- **Description of the task**: Could you retype all of the entries exactly, without their pictures?

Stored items

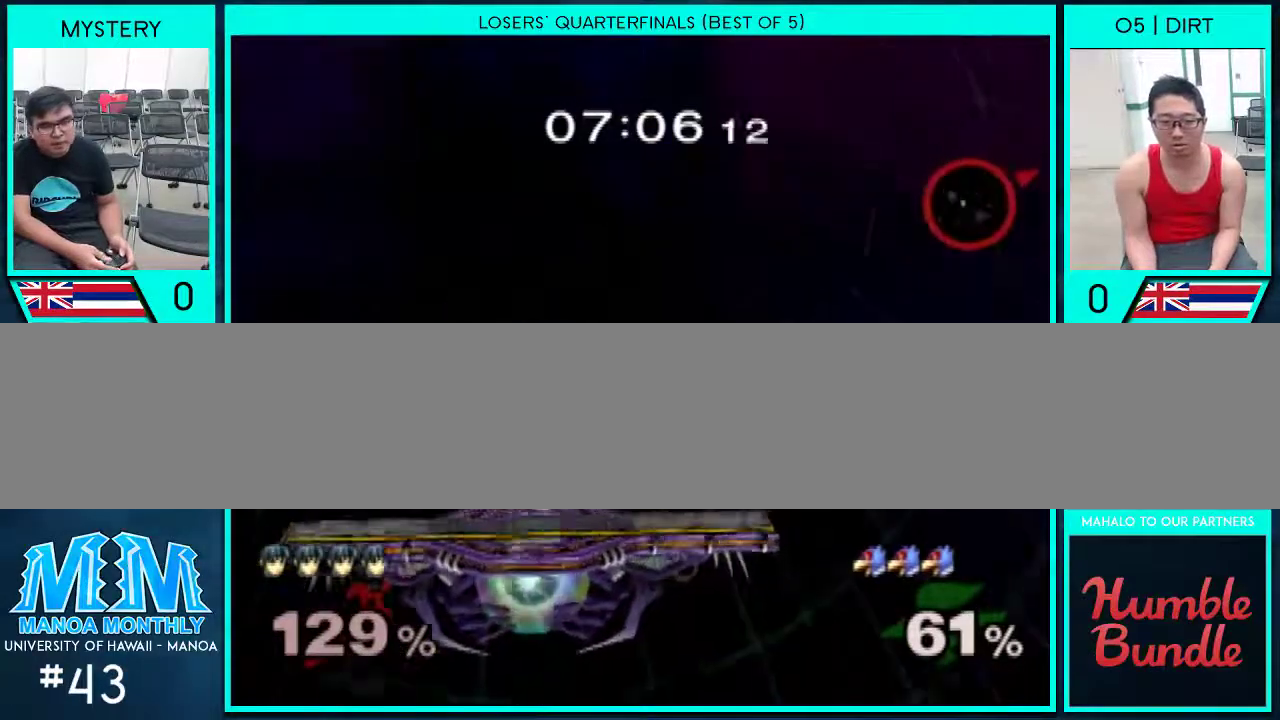
{"buttons": [], "left_stick": "left", "right_stick": "center", "events": [[33, "A", "up"], [133, "A", "down"], [200, "A", "up"]]}
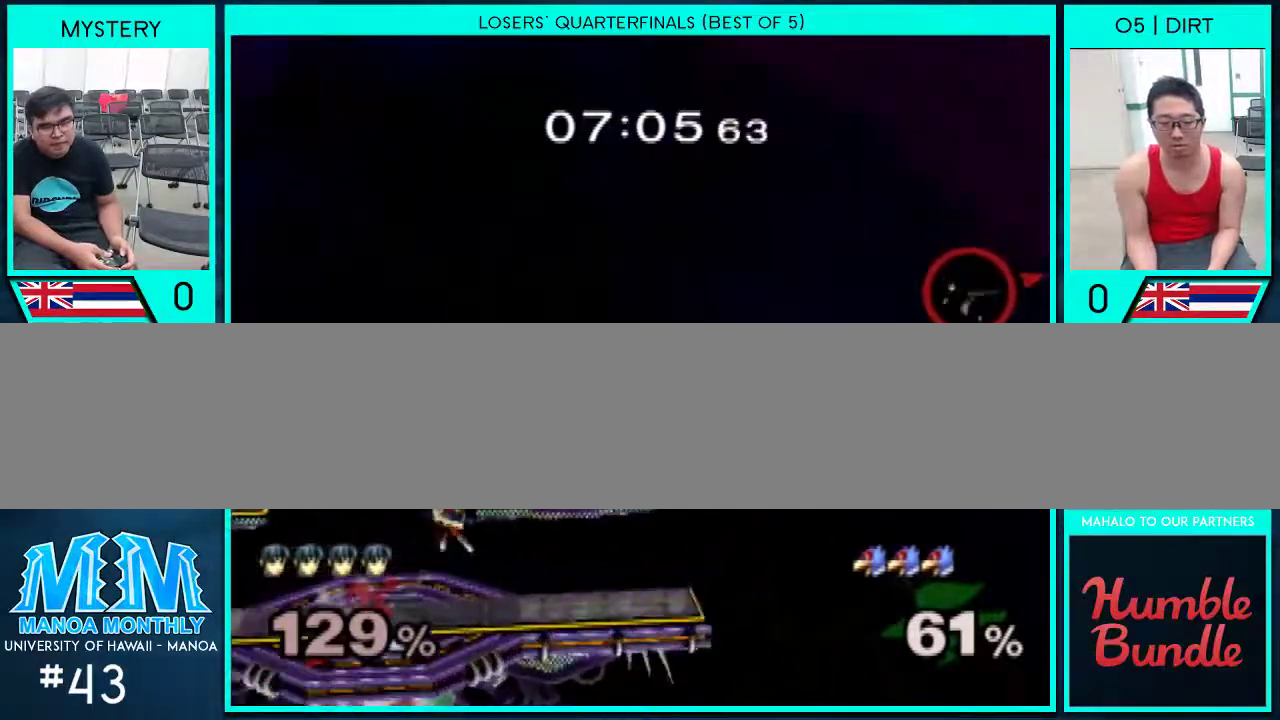
{"buttons": [], "left_stick": "down", "right_stick": "center", "events": [[367, "left_stick", "down"]]}
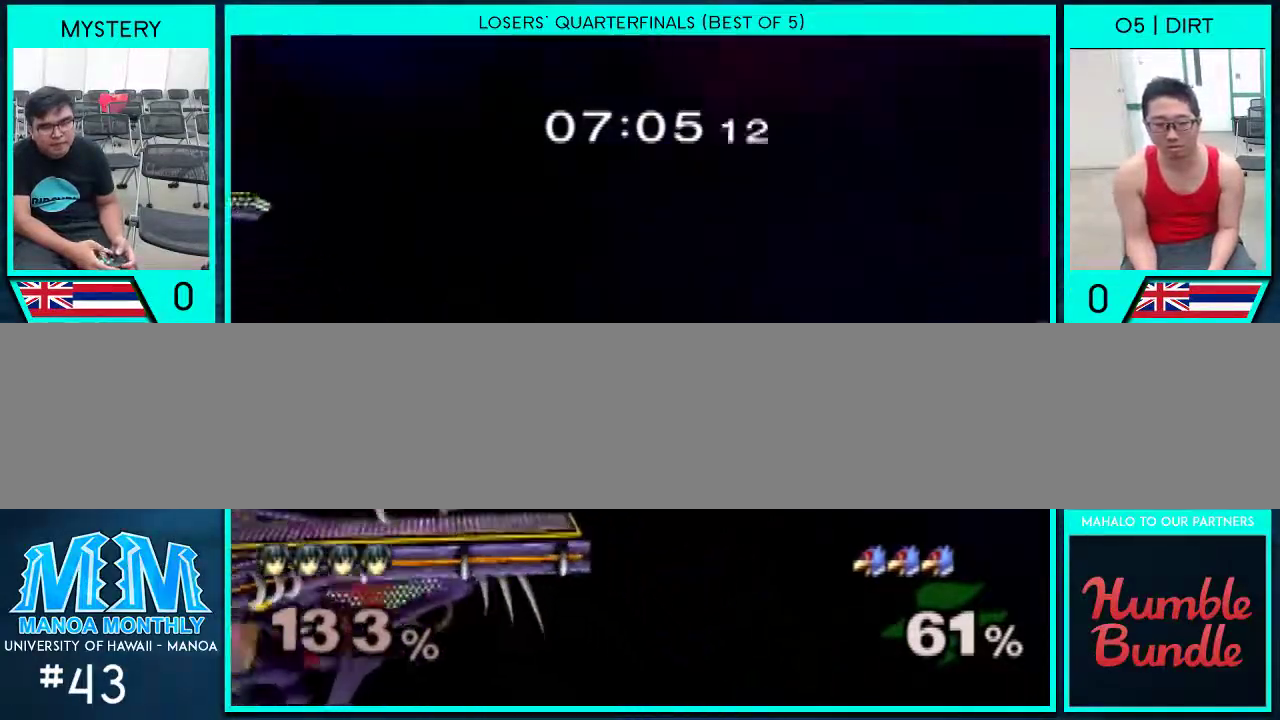
{"buttons": [], "left_stick": "down-left", "right_stick": "center", "events": [[300, "left_stick", "down-left"]]}
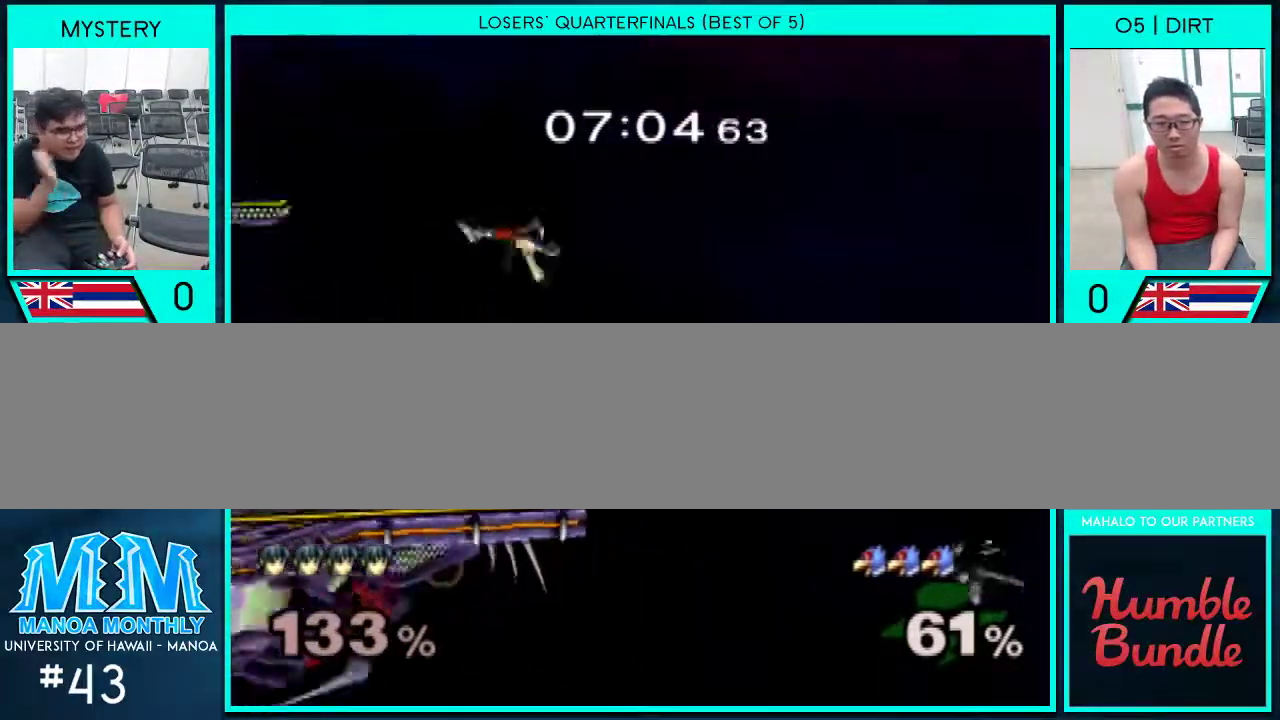
{"buttons": [], "left_stick": "down-left", "right_stick": "center", "events": []}
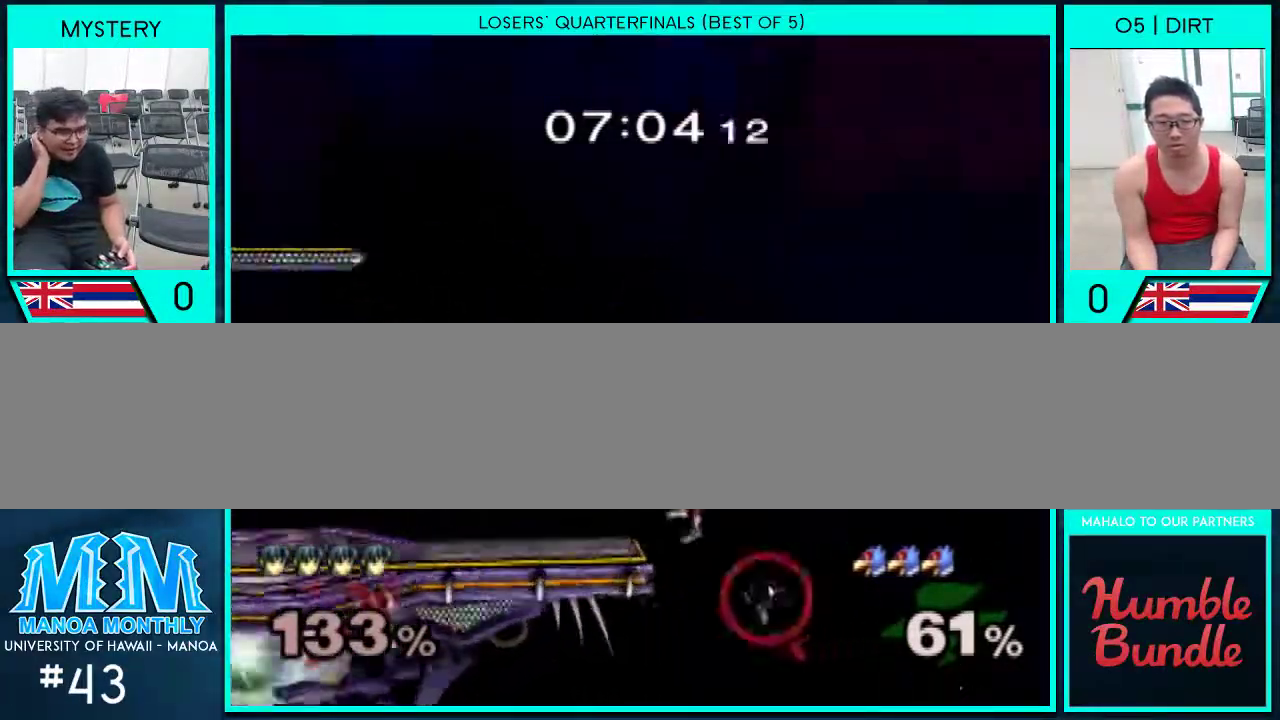
{"buttons": [], "left_stick": "left", "right_stick": "center", "events": [[433, "left_stick", "left"]]}
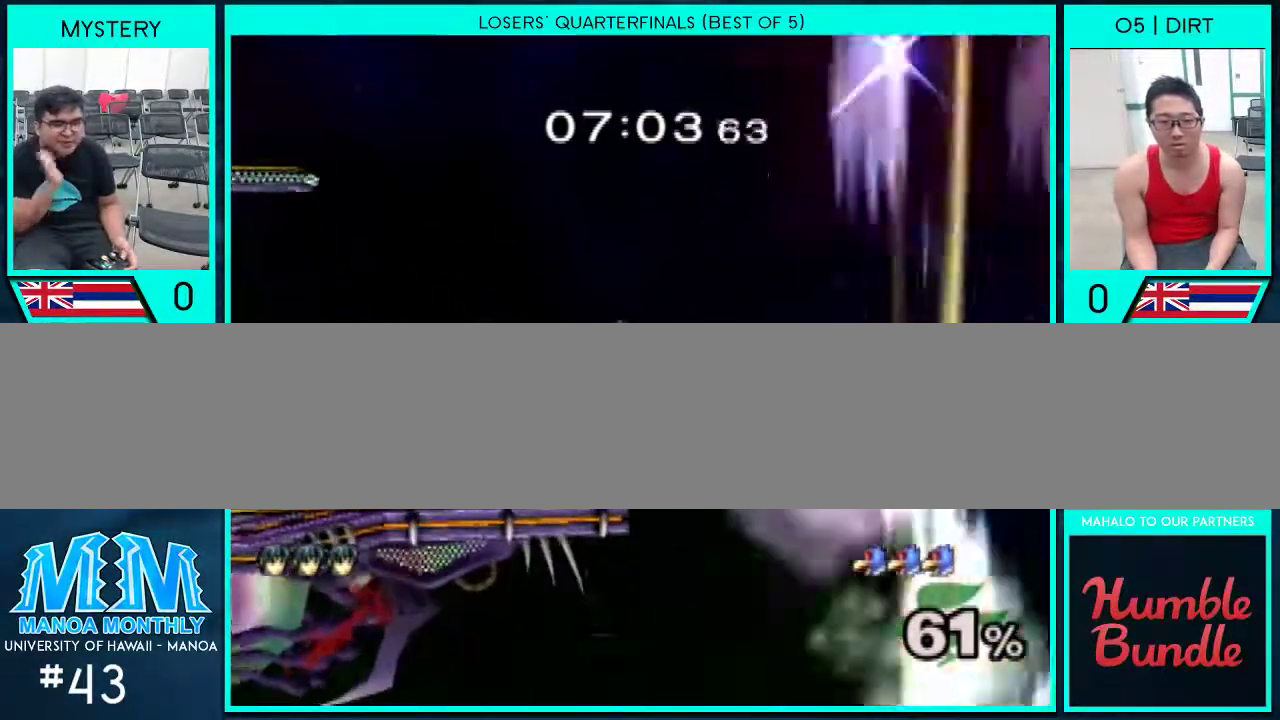
{"buttons": [], "left_stick": "center", "right_stick": "center", "events": [[33, "left_stick", "center"]]}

- **Reply to the task**:
{"buttons": [], "left_stick": "left", "right_stick": "center", "events": [[33, "A", "up"], [133, "A", "down"], [200, "A", "up"]]}
{"buttons": [], "left_stick": "down", "right_stick": "center", "events": [[367, "left_stick", "down"]]}
{"buttons": [], "left_stick": "down-left", "right_stick": "center", "events": [[300, "left_stick", "down-left"]]}
{"buttons": [], "left_stick": "down-left", "right_stick": "center", "events": []}
{"buttons": [], "left_stick": "left", "right_stick": "center", "events": [[433, "left_stick", "left"]]}
{"buttons": [], "left_stick": "center", "right_stick": "center", "events": [[33, "left_stick", "center"]]}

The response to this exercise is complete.